§ **About this exercise**:
Extract each line of the entries below that contains the word "Statement". Case matters.

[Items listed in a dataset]
▬▬▬▬▬▬▬▬▬▬
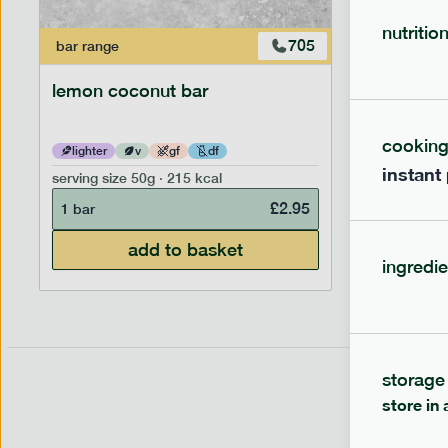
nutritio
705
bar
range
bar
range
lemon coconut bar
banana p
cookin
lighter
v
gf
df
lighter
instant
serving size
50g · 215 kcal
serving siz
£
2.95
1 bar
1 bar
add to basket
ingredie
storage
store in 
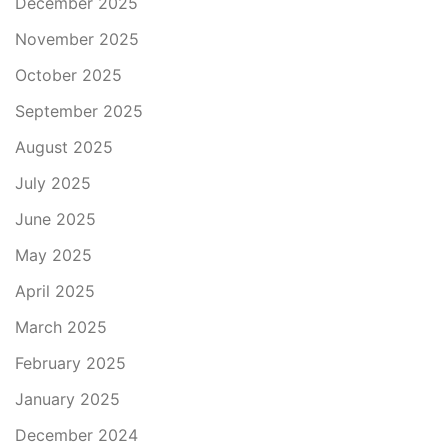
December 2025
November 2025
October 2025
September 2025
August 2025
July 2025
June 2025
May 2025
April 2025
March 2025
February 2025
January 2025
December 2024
▬▬▬▬▬▬▬▬▬▬
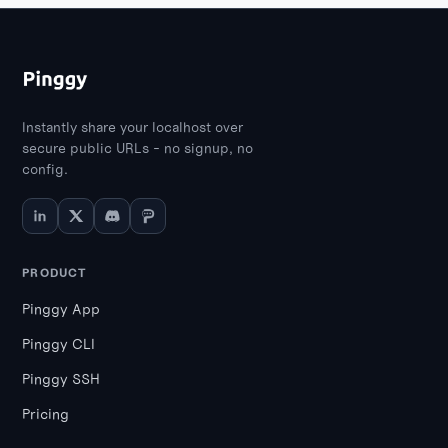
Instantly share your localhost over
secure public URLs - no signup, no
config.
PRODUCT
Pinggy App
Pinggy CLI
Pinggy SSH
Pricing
▬▬▬▬▬▬▬▬▬▬
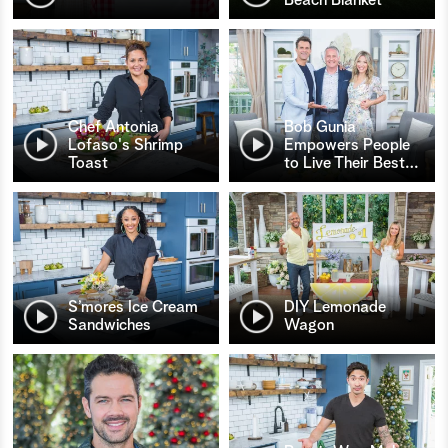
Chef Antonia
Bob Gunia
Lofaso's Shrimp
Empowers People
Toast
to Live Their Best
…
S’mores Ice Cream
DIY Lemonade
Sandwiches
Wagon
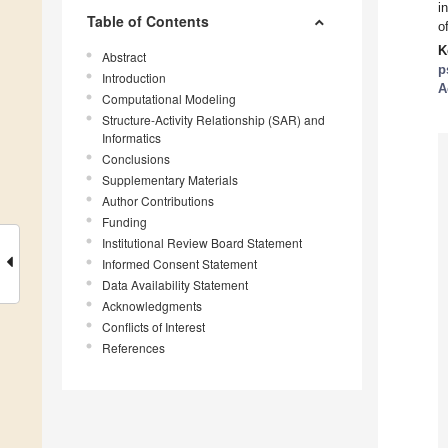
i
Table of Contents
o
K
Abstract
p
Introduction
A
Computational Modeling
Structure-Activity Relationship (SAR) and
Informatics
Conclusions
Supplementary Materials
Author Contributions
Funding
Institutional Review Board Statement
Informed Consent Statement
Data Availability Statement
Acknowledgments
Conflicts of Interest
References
▬▬▬▬▬▬▬▬▬▬
§ **Response to the task**:
Institutional Review Board Statement
Informed Consent Statement
Data Availability Statement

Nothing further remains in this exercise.